A good band can look like crap with bad photos. Remember that if people see you before they hear you they have possibly already made up their mind about you. The old saying about first impressions applies. Once again, a professional will generally do a much better job than an amateur. If you’re uploading shots from someone’s iPhone to your Facebook page or to a photos page on your website, that’s fine but if your main page photo or a photo you use in any form of media advertising looks like crap, less people are going to be interested in finding out more about you or buying your products. The more professional you look, the more people will feel that you are professional. There are tonnes of great and reasonably priced photographers out there. I’m not going to make any personal recommendations here. Google them and set something up. One great shot can do wonders for your appeal.

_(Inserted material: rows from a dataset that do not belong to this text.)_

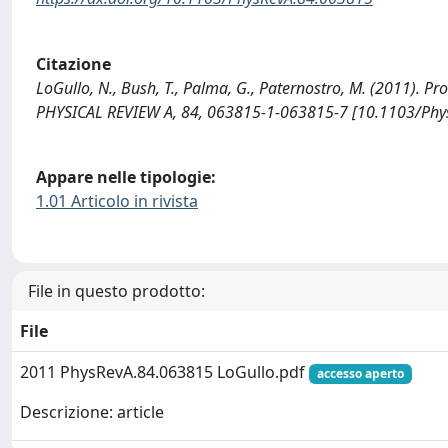
Citazione
LoGullo, N., Bush, T., Palma, G., Paternostro, M. (2011).
PHYSICAL REVIEW A, 84, 063815-1-063815-7 [10.1103/Phy
Appare nelle tipologie:
1.01 Articolo in rivista
File in questo prodotto:
File
2011 PhysRevA.84.063815 LoGullo.pdf
accesso aperto
Descrizione: article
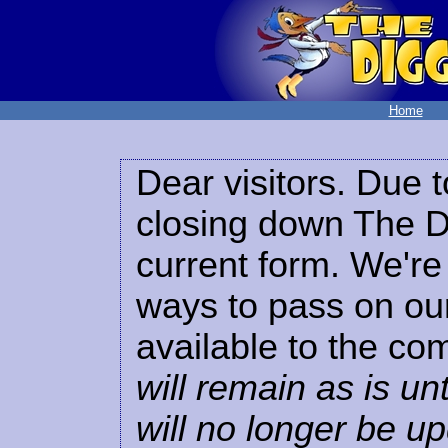
Home
Dear visitors. Due t
closing down The Di
current form. We're 
ways to pass on our
available to the co
will remain as is unt
will no longer be u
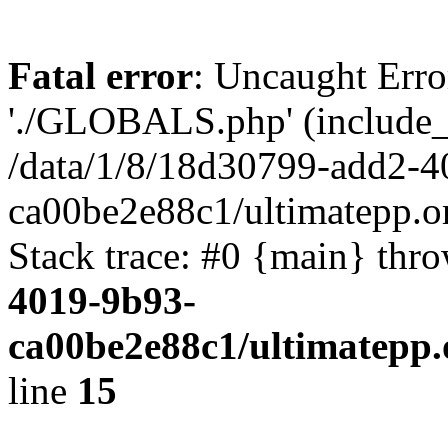
Fatal error
: Uncaught Erro
'./GLOBALS.php' (include_pa
/data/1/8/18d30799-add2-4
ca00be2e88c1/ultimatepp.o
Stack trace: #0 {main} thr
4019-9b93-
ca00be2e88c1/ultimatepp.
line
15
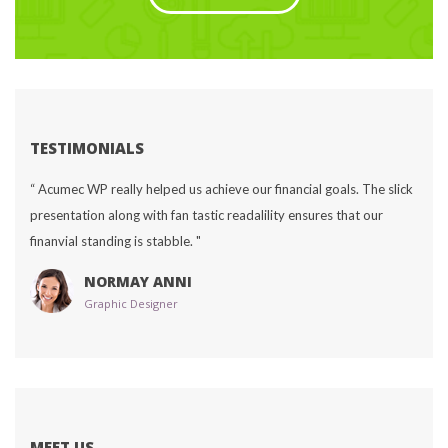
TESTIMONIALS
“ Acumec WP really helped us achieve our financial goals. The slick 
presentation along with fan tastic readalility ensures that our 
finanvial standing is stabble. "
NORMAY ANNI
Graphic Designer
MEET US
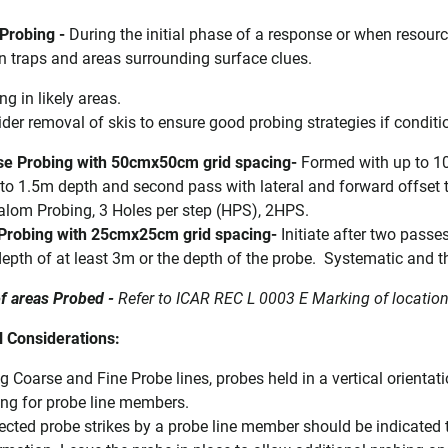
 Probing -
During the initial phase of a response or when resour
in traps and areas surrounding surface clues.
ng in likely areas.
der removal of skis to ensure good probing strategies if conditi
se Probing with 50cmx50cm grid spacing-
Formed with up to 10 
to 1.5m depth and second pass with lateral and forward offse
alom Probing, 3 Holes per step (HPS), 2HPS.
 Probing with 25cmx25cm grid spacing-
Initiate after two passe
depth of at least 3m or the depth of the probe.
Systematic and th
f areas Probed -
Refer to ICAR REC L 0003 E Marking of locatio
l Considerations:
g Coarse and Fine Probe lines, probes held in a vertical orienta
ng for probe line members.
cted probe strikes by a probe line member should be indicated to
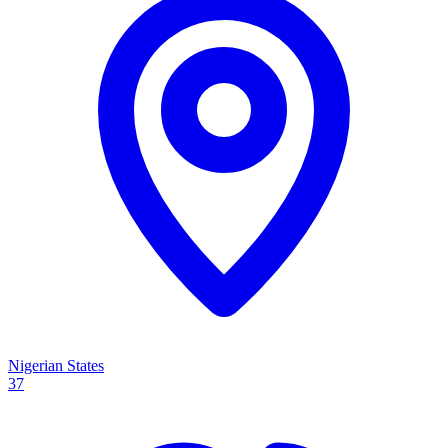
Nigerian States
37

Okay, so now you have products and a good looking online store to sell them on as well as selling them at live shows. You’re encouraging people to sign up to your Facebook and Twitter, you’re connecting with your audience regularly and suddenly you’ll start to see the income column of your band’s balance sheet start to have some entries and maybe even begin to even out with the outgoings. It won’t take long until you’ll get addicted to the process of growing your sales figures, looking to incorporate new products and broaden your customer base… just like real businessmen! You’ll feel challenged again and you’ll be looking for new opportunities for the band/business to grow and you will be in control. What’s more, you will be showing yourself as a marketable business that will attract larger marketable businesses to align with you (ie: record companies. They don’t want to discover you by finding you in a rehearsal studio, they want to see that you’re already moving and shaking before they’ll want you.) You’ll also stop feeling the pinch when it’s time to change those guitar strings or put petrol in your van to get to the next gig. You might even drop the “I’m selling out” attitude in favour of considering yourself an “entrepreneur”. Which, in my opinion, has a much better ring to it.